§ QUOTED TEXT:
--- Start ---
# Honeymoon in Italy - a few tips please!



## fraserb (Jul 25, 2010)

We're planning to spend a week of our honeymoon this June touring in Italy. We've got a pretty good idea of where and what we wan to see, other than the last couple of days (not sure we'll be able to do it all though!). 

It might be a bit of a trek to get there but I wondered if anyone had thoughts on visiting San Marino, and if there are any good aires/sites we should head for? I'd also really appreciate your views on whether we should spend our last night in Bologna or Ferrara?

Thanks!


----------



## pippin (Nov 15, 2007)

Cannero Riviera, a small town on Lago Maggiore - lovely spot for some peace and quiet.

Nice campsite right on the beach - we went a couple of years ago and are going again at the end of August.

The ferries criss-cross the length and breadth of the lake so you can take a break from driving the MH.

Superb food at the Hotel Cannero and other eateries.

Not much for kids, other than swimming in the lake, but then you don't want hordes of them around anyway!


----------



## eddied (May 9, 2005)

*San Marino & Ferrara*

 Congratulations for your wedding then. Can highly reccomend a visit to San Marino. There is a very good campsite there, with a bus stop right outside the gate to the historical centre of Monte Titano. There are also a few aree di sosta. A search on here should bring them up, because they've been the subject of other queries. I can't remember all the details just now.
As to the other stop, would say Ferrara is definitely more interesting than Bologna.
saluti,
eddied


----------



## Grizzly (May 9, 2005)

The bus ride from this campsite:

http://www.motorhomefacts.com/modules.php?name=Campsites&op=display_results&csid=4735

up to the city is worth 1 euro of anyone's money ! Keep your fingers crossed for a clear day however; we did it in thick, cold wet fog and kept getting tantalising glimpses of the stunning views from the top and on the way up.

The town ( country ?) itself is geared to trippers - think Mont St Michel and Rocamadour- but has some interesting buildings. It is a busy place to drive and traffic off the main Adriatic coast road into the country can be nose to tail, not helped by some truly terribly planned junctions.

We loved Bologna- oozing history and wonderful uniformity of buildings ( red brick) as well as superb places to eat. The campsite is pretty good too:

http://www.motorhomefacts.com/modules.php?name=Campsites&op=display_results&csid=4979

Welcome to MHF and congratulations -when it happens - on your wedding.
--- End ---
Lines of data
--- Start ---
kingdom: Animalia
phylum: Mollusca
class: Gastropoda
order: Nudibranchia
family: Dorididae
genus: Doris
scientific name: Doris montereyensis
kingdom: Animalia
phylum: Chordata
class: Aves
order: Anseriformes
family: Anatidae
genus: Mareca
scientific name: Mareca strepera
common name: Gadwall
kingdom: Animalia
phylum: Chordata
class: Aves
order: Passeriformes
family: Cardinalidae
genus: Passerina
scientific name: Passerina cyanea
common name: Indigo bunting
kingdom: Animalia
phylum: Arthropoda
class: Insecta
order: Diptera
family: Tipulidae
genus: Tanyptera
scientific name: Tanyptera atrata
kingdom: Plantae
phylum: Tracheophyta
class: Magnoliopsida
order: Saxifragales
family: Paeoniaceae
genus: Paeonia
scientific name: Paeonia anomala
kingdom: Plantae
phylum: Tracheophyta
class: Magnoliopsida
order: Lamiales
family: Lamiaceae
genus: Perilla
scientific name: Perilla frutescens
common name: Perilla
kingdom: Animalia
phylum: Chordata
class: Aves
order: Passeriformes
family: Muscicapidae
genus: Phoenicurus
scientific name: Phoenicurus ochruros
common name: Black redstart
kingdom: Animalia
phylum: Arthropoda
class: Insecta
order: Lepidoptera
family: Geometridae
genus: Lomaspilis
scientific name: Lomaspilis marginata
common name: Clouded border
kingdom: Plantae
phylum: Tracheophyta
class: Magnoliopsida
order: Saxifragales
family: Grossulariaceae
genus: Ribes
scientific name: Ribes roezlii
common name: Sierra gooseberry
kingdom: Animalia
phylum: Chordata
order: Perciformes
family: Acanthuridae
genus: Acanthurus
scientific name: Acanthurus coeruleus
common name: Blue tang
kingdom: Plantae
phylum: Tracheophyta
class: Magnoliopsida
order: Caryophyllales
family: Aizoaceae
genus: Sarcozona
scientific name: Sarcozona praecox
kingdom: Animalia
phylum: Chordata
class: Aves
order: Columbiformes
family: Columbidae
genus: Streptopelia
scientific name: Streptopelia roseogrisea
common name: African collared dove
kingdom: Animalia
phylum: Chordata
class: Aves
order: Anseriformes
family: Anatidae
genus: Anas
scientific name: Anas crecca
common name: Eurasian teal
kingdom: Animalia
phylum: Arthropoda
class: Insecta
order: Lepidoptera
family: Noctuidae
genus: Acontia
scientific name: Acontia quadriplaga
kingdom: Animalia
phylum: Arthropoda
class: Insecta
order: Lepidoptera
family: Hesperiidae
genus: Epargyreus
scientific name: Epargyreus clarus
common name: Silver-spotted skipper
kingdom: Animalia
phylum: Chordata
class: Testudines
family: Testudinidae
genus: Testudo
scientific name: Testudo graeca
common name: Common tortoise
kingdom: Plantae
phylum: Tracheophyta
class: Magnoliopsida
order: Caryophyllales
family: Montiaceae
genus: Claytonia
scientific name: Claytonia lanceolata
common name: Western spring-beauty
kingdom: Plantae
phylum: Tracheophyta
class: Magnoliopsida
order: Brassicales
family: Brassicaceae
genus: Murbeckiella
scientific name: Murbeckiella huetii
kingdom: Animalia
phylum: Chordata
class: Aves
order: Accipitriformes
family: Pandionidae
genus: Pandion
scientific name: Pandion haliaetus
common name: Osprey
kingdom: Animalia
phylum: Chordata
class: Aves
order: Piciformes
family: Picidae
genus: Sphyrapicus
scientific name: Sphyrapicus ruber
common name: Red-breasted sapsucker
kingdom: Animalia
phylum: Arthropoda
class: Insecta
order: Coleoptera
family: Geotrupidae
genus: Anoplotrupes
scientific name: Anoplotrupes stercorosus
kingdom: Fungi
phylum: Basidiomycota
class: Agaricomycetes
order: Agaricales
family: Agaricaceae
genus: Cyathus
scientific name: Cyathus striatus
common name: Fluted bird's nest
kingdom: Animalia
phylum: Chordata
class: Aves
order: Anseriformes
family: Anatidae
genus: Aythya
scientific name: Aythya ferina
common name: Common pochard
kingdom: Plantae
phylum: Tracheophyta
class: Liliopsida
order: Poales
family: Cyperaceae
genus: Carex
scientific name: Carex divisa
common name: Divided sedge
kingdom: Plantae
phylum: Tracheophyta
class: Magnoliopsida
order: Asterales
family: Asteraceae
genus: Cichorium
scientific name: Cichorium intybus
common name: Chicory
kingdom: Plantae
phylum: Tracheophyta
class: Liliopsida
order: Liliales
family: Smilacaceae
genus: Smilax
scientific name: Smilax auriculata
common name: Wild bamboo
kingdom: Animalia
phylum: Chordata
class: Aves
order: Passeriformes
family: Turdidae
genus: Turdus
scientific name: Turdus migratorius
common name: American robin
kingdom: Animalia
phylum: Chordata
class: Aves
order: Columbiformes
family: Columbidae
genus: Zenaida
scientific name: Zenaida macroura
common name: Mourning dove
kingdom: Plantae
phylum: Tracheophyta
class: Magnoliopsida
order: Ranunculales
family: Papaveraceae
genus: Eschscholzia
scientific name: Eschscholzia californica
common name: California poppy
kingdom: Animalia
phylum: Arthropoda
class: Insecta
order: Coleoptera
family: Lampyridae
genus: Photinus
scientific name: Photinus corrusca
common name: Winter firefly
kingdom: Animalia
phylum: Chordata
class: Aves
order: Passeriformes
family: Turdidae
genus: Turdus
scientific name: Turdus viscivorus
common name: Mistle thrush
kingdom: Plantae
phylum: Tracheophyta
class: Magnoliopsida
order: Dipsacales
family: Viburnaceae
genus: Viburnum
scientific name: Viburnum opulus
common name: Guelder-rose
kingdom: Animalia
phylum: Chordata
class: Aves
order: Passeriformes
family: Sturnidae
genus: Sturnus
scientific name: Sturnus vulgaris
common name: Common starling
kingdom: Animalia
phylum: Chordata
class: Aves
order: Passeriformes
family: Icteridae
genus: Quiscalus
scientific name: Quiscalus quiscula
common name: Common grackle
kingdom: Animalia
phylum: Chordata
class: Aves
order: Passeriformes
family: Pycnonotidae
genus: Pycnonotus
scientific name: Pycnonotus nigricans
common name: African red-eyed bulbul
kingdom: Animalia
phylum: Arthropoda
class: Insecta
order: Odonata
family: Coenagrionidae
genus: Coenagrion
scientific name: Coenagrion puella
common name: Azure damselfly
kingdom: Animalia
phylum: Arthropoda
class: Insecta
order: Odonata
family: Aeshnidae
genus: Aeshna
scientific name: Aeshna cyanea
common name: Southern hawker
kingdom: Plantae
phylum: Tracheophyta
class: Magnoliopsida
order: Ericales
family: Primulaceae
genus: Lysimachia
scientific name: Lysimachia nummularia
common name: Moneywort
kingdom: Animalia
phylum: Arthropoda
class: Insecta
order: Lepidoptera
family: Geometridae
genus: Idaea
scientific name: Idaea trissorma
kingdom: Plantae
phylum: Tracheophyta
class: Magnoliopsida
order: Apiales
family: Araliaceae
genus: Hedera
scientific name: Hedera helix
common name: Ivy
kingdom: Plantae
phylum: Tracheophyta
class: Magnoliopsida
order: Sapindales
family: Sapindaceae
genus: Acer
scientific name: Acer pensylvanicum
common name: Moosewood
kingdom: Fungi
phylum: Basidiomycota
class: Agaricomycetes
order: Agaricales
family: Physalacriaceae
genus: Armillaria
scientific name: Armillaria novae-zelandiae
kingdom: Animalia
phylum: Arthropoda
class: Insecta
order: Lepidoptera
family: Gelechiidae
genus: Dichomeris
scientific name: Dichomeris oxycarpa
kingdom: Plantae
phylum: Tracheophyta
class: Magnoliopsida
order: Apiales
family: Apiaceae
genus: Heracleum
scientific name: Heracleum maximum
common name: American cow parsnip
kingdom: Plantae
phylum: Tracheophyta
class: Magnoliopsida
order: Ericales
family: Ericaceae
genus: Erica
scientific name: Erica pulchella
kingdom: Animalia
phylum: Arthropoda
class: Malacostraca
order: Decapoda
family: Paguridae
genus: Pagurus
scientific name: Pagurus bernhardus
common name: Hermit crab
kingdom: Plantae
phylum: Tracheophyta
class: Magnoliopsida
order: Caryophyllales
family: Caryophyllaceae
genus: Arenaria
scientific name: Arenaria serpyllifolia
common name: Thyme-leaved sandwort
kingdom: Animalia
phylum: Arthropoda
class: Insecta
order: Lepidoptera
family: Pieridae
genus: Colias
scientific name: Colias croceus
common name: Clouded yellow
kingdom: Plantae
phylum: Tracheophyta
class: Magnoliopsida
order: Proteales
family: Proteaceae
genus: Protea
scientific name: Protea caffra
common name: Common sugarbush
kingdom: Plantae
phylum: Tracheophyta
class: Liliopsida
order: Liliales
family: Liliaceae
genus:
--- End ---
§ TASK LIST:
1/ In the listing, retype the lines from the one holding "genus: Sarcozona" through the one holding "genus: Anas", both included.
2/ Extend the forum thread about a honeymoon in Italy, starting right after its last sentence.

§ OUTPUTS:
1/
genus: Sarcozona
scientific name: Sarcozona praecox
kingdom: Animalia
phylum: Chordata
class: Aves
order: Columbiformes
family: Columbidae
genus: Streptopelia
scientific name: Streptopelia roseogrisea
common name: African collared dove
kingdom: Animalia
phylum: Chordata
class: Aves
order: Anseriformes
family: Anatidae
genus: Anas

2/
G


----------



## peejay (May 10, 2005)

We loved San Marino but as Grizzly said, you need to visit on a clear day to take advantage of the great views from the top.

There is a great free sosta with a motorhome service point at Borgo Maggiore at the base below San Marino that we used, it's a quick walk from here to the cable car to the top of the city, €4 rtn.

http://www.motorhomefacts.com/modules.php?name=Campsites&op=display_results&csid=4734

Easy to find, heading towards San Marino, just follow the 'Parking' signs and head for 'P11' and its there.

Pete


----------



## rayrecrok (Nov 21, 2008)

Hi.

You are alright asking us old buggers about tips for a honeymoon.

How to ask if our dinner is ready :roll: Yes... bed department, errrr!.. :lol: :lol: :lol:


----------



## hmh (Jun 25, 2008)

San Marino is a great place to buy the ring, the engagement ring, presents of earrings for the bridesmaids . . .

Best to go there first then!

Excellent sostas, and a series of lifts up to the town, we make a regular stop therre when catching a ferry to Greece, Croatia etc.

Helen


----------



## coppo (May 27, 2009)

Hope you have a great wedding and a wonderful honeymoon.

PS, Don't forget to put the rear steadies down to stop the van shaking too much.

Paul.


----------



## frankcoffi (Mar 3, 2008)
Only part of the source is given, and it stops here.